Our results, in common with another recent study,46 failed to confirm the reported association in children with cyanotic lesions between age at time of repair and subsequent cognitive functioning.13 14 25 The studies that have found this association have been based on children with the specific condition of transposition of the great arteries. Our sample was more heterogeneous and confined to younger children whose ages spanned a smaller range. The age range in our study may not have been great enough to expect any association between age at repair and subsequent cognitive function. Equally, such an association might be more evident in some specific cardiac conditions than others.

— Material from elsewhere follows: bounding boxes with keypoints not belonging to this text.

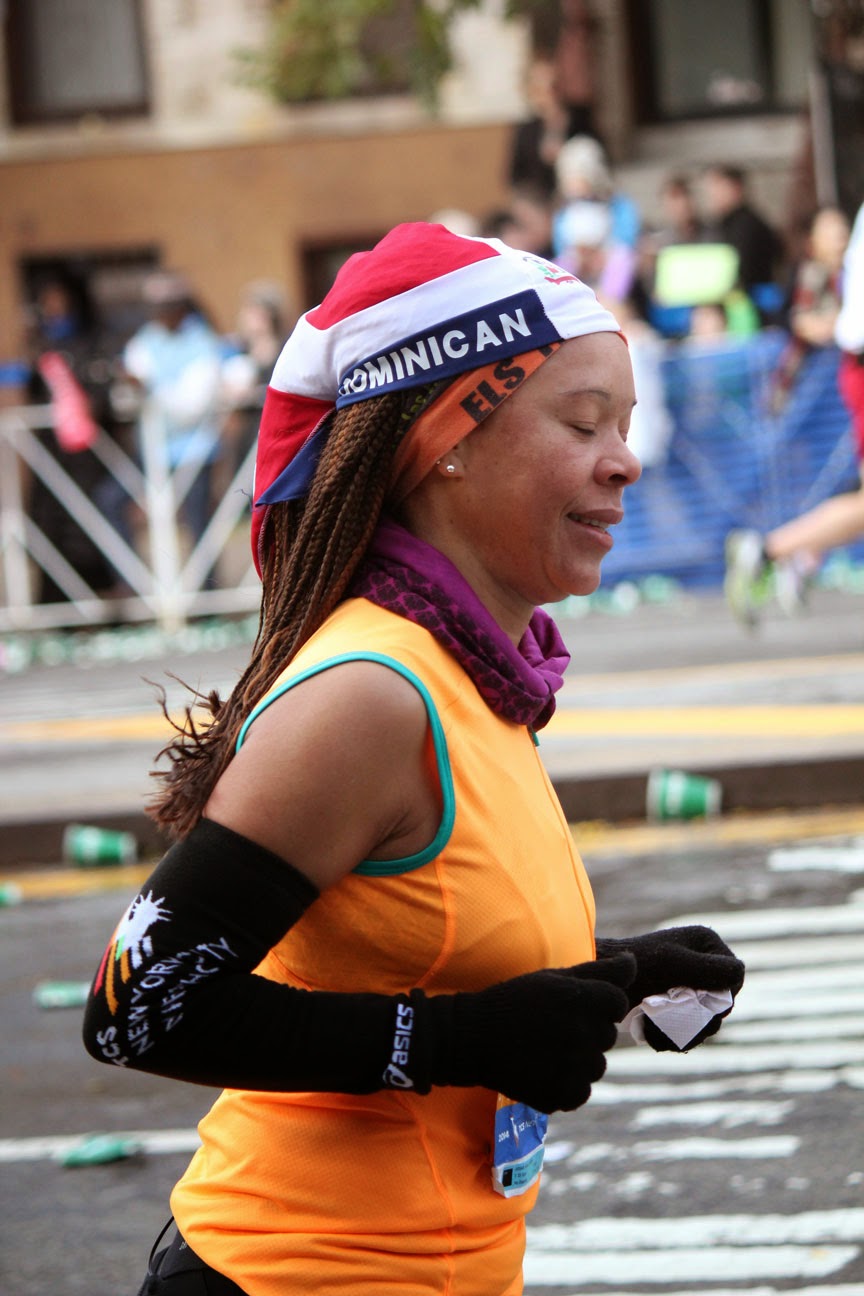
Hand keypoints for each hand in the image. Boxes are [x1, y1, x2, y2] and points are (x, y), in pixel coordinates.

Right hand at [425, 953, 635, 1113]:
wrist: (472, 1038)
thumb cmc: (516, 1000)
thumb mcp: (554, 977)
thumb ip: (599, 970)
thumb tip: (632, 961)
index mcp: (581, 999)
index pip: (617, 1002)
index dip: (598, 1001)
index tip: (573, 1003)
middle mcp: (582, 1033)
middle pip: (608, 1035)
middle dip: (588, 1029)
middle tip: (553, 1025)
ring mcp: (573, 1068)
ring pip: (597, 1065)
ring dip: (579, 1058)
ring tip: (545, 1048)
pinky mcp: (563, 1095)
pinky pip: (582, 1091)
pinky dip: (567, 1083)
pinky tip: (543, 1069)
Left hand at [595, 925, 744, 1052]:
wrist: (600, 981)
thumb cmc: (634, 966)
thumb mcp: (673, 965)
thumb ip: (707, 968)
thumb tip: (739, 972)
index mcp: (706, 942)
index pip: (735, 975)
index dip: (720, 995)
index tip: (694, 1003)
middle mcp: (703, 960)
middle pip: (723, 1003)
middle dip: (699, 1021)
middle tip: (671, 1026)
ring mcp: (692, 982)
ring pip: (709, 1021)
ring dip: (685, 1033)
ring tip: (656, 1033)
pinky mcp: (679, 1002)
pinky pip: (693, 1028)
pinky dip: (676, 1038)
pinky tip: (653, 1037)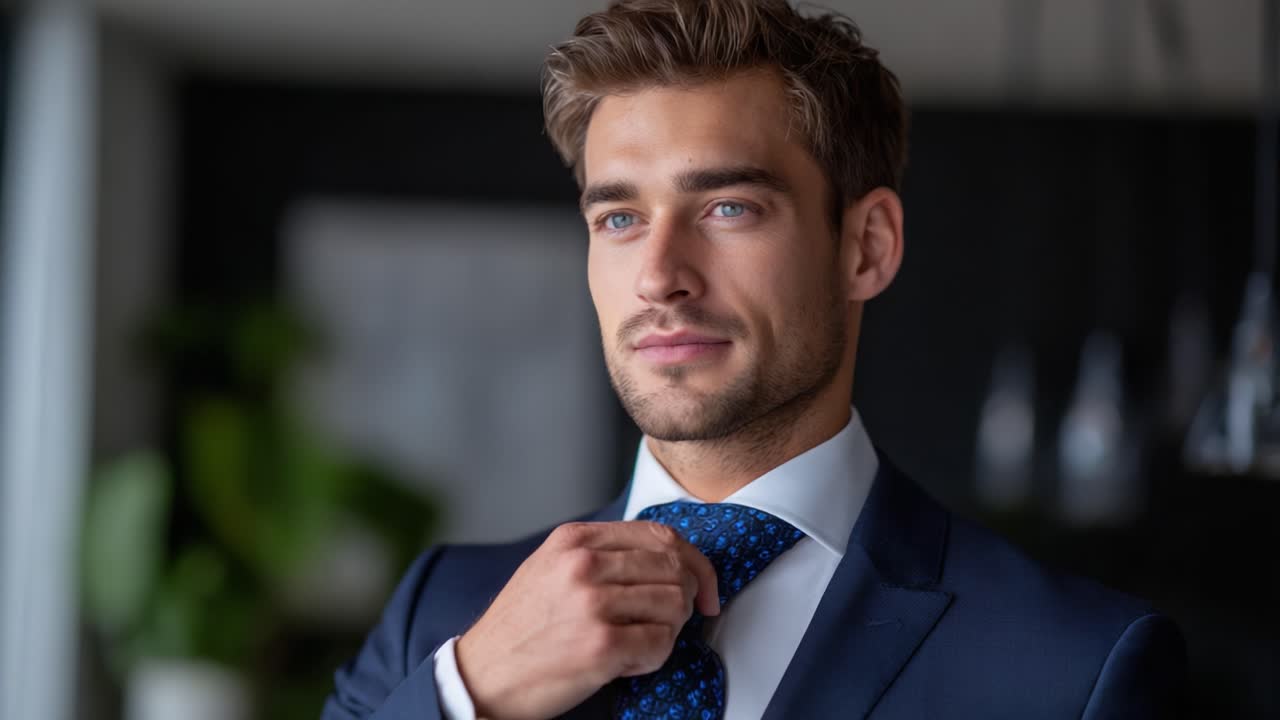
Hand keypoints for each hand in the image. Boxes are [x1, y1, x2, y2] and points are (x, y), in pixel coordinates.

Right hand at [454, 520, 719, 719]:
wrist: (483, 677)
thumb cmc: (520, 629)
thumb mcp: (551, 569)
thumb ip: (602, 554)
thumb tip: (666, 558)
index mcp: (575, 540)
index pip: (660, 535)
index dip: (694, 562)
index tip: (702, 587)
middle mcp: (583, 564)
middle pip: (674, 567)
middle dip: (687, 598)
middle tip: (672, 620)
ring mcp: (592, 603)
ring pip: (675, 604)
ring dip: (668, 630)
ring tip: (638, 643)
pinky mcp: (600, 644)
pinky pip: (661, 643)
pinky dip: (655, 657)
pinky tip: (629, 662)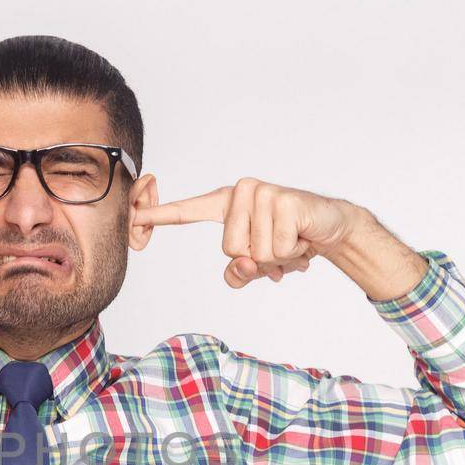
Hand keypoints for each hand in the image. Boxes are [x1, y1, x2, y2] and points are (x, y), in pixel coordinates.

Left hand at [132, 178, 360, 287]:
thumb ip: (240, 272)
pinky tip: (302, 236)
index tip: (134, 218)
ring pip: (256, 252)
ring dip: (279, 257)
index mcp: (226, 205)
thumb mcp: (258, 265)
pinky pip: (277, 248)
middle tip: (278, 244)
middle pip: (230, 250)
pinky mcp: (284, 200)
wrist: (330, 227)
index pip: (188, 212)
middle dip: (258, 259)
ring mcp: (263, 193)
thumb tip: (242, 265)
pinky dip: (294, 252)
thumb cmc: (288, 241)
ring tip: (291, 240)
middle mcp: (241, 193)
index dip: (160, 217)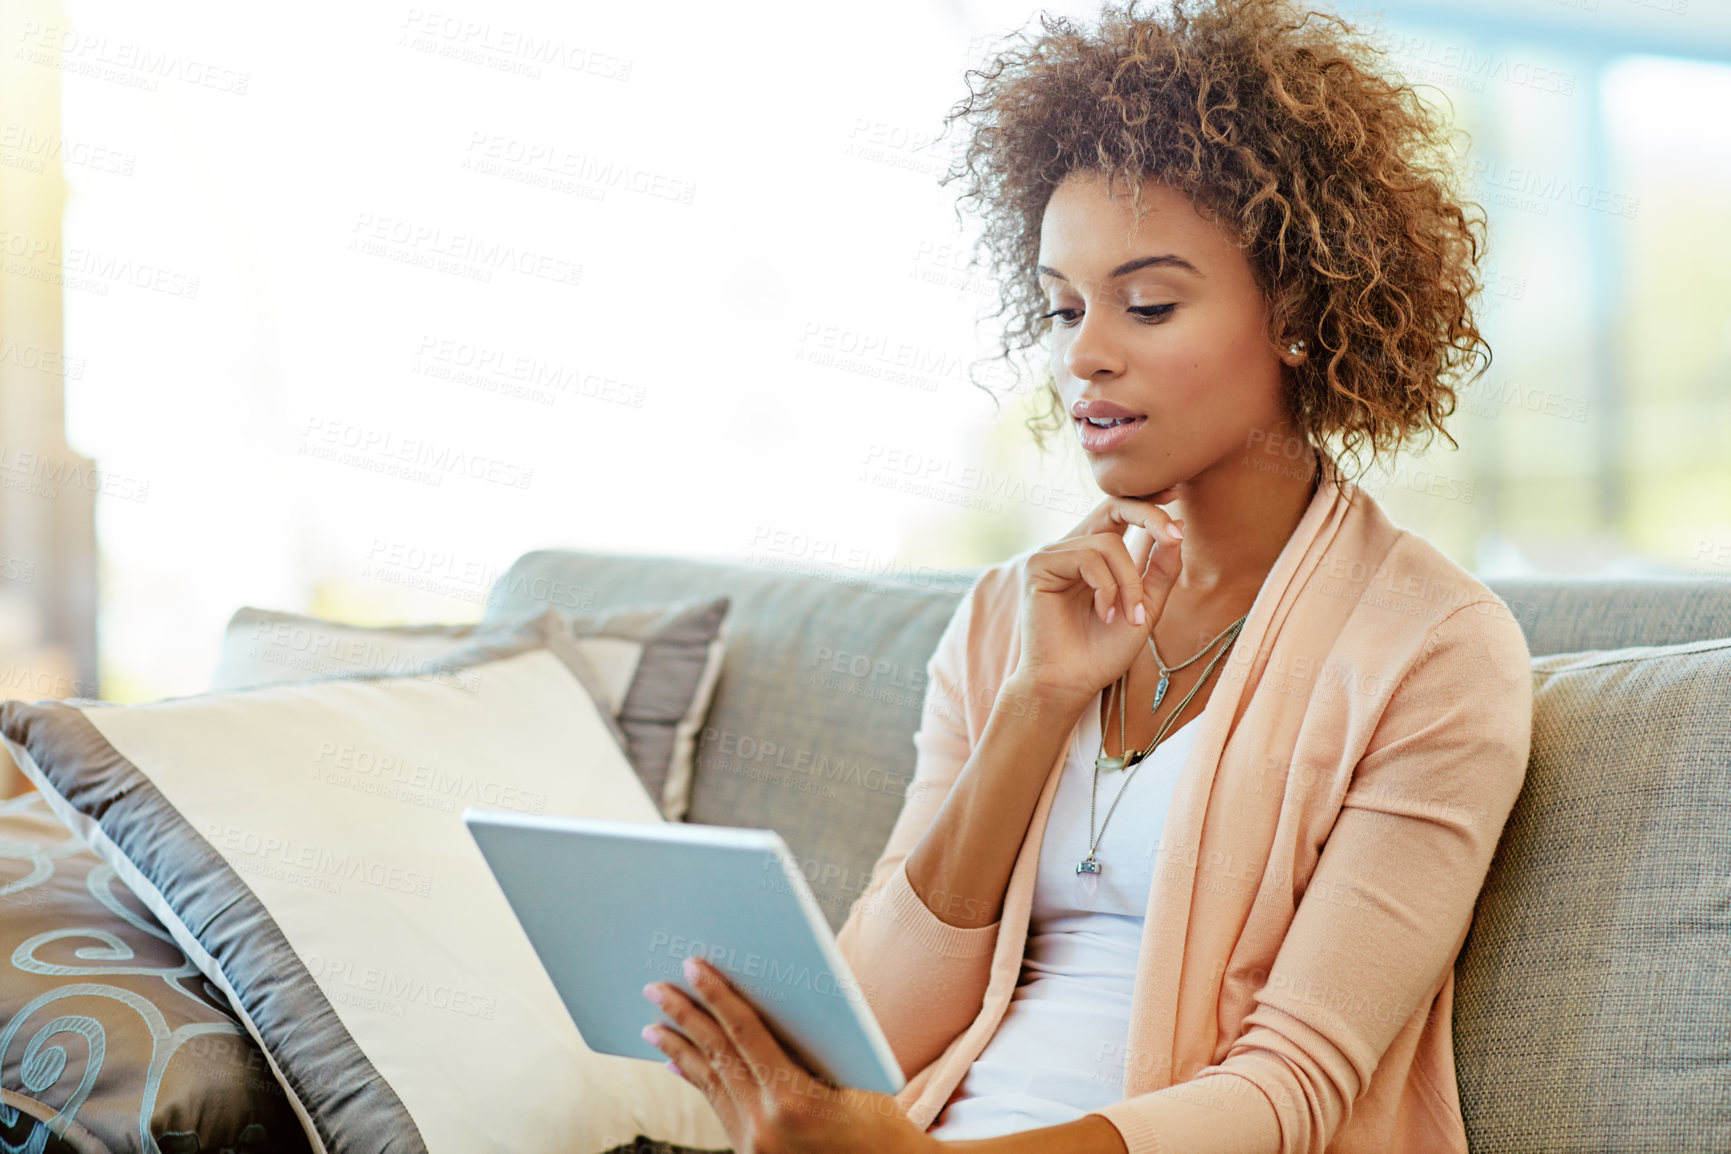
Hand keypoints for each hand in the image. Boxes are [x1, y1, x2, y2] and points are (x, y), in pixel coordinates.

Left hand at [642, 957, 937, 1153]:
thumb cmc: (879, 1123)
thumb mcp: (849, 1077)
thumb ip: (805, 1046)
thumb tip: (761, 1003)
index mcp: (793, 1099)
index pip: (745, 1033)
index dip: (718, 996)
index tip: (694, 966)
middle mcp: (764, 1125)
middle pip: (717, 1056)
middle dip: (684, 1017)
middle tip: (655, 987)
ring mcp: (752, 1144)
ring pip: (710, 1083)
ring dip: (679, 1050)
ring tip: (653, 1025)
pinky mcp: (749, 1153)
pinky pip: (717, 1107)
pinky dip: (697, 1079)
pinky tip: (677, 1063)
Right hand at [1011, 495, 1184, 704]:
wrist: (1071, 683)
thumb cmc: (1103, 652)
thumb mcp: (1146, 607)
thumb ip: (1161, 570)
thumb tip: (1178, 527)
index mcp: (1096, 555)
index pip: (1120, 512)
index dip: (1147, 500)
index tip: (1176, 493)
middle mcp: (1073, 548)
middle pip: (1112, 506)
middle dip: (1147, 514)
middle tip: (1173, 535)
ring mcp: (1053, 555)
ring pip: (1108, 544)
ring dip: (1129, 583)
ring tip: (1128, 616)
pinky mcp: (1038, 566)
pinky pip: (1087, 559)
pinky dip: (1107, 588)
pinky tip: (1104, 614)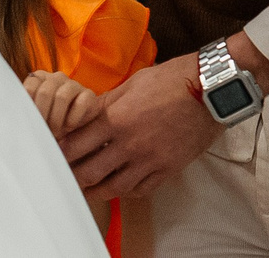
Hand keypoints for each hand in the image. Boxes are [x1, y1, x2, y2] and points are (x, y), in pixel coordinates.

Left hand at [24, 70, 101, 138]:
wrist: (72, 132)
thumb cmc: (47, 123)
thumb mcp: (33, 117)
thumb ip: (24, 112)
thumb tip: (12, 121)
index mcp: (39, 79)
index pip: (29, 87)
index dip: (29, 107)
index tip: (30, 122)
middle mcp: (56, 78)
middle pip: (45, 92)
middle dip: (43, 116)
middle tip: (44, 131)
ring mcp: (74, 84)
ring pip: (61, 97)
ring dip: (57, 119)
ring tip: (56, 132)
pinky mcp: (89, 94)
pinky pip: (81, 103)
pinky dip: (73, 118)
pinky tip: (70, 126)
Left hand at [60, 54, 217, 202]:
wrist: (212, 88)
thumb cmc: (173, 78)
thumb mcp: (134, 82)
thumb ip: (108, 102)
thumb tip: (87, 112)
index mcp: (117, 118)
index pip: (77, 144)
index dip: (62, 150)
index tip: (56, 153)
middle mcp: (129, 143)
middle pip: (89, 172)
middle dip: (74, 175)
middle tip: (67, 175)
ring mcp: (149, 159)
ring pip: (114, 188)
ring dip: (96, 191)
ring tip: (88, 190)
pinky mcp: (168, 168)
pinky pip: (142, 189)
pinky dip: (129, 191)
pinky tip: (124, 186)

Our findings highlight the complex effects of chronic illness on the development of young children. Preoperatively, the predominant factor influencing cognitive and developmental delay appears to be chronic illness in general, with no significant differences identified between children with cyanotic or acyanotic heart lesions or those requiring bone marrow transplantation. However, 12 months after corrective intervention, clear differences are apparent between these three diagnostic groups. For children with acyanotic lesions successfully repaired in infancy, the prognosis is good for further cognitive and developmental progress. However, for those with cyanotic lesions, cognitive and developmental delays are more likely to be prolonged. Outcome after surgery is complex in its determination. Factors related to aspects such as parenting have been implicated in the continuing delayed development found in other groups of children one year after corrective surgery, supporting a multifactorial approach to the study of outcome in chronically sick children.47
Longer term follow up is now required to determine the extent to which young children with cyanotic lesions who show deficits in the preschool years remain at risk for cognitive delay. Future research also needs to identify any specific risk factors, which in turn will serve to inform appropriate psychosocial interventions as components of the comprehensive management of children with cardiac disease.
This work was funded by the Garfield Weston Trust, the Cancer Research Campaign, the Westminster Hospital Trustees, and the Lord Ashdown Charitable Settlement. The cooperation of Professor H Zeitlin and Dr C Pot-Mees, formerly of Westminster Children’s Hospital, during the stage of data collection is gratefully acknowledged.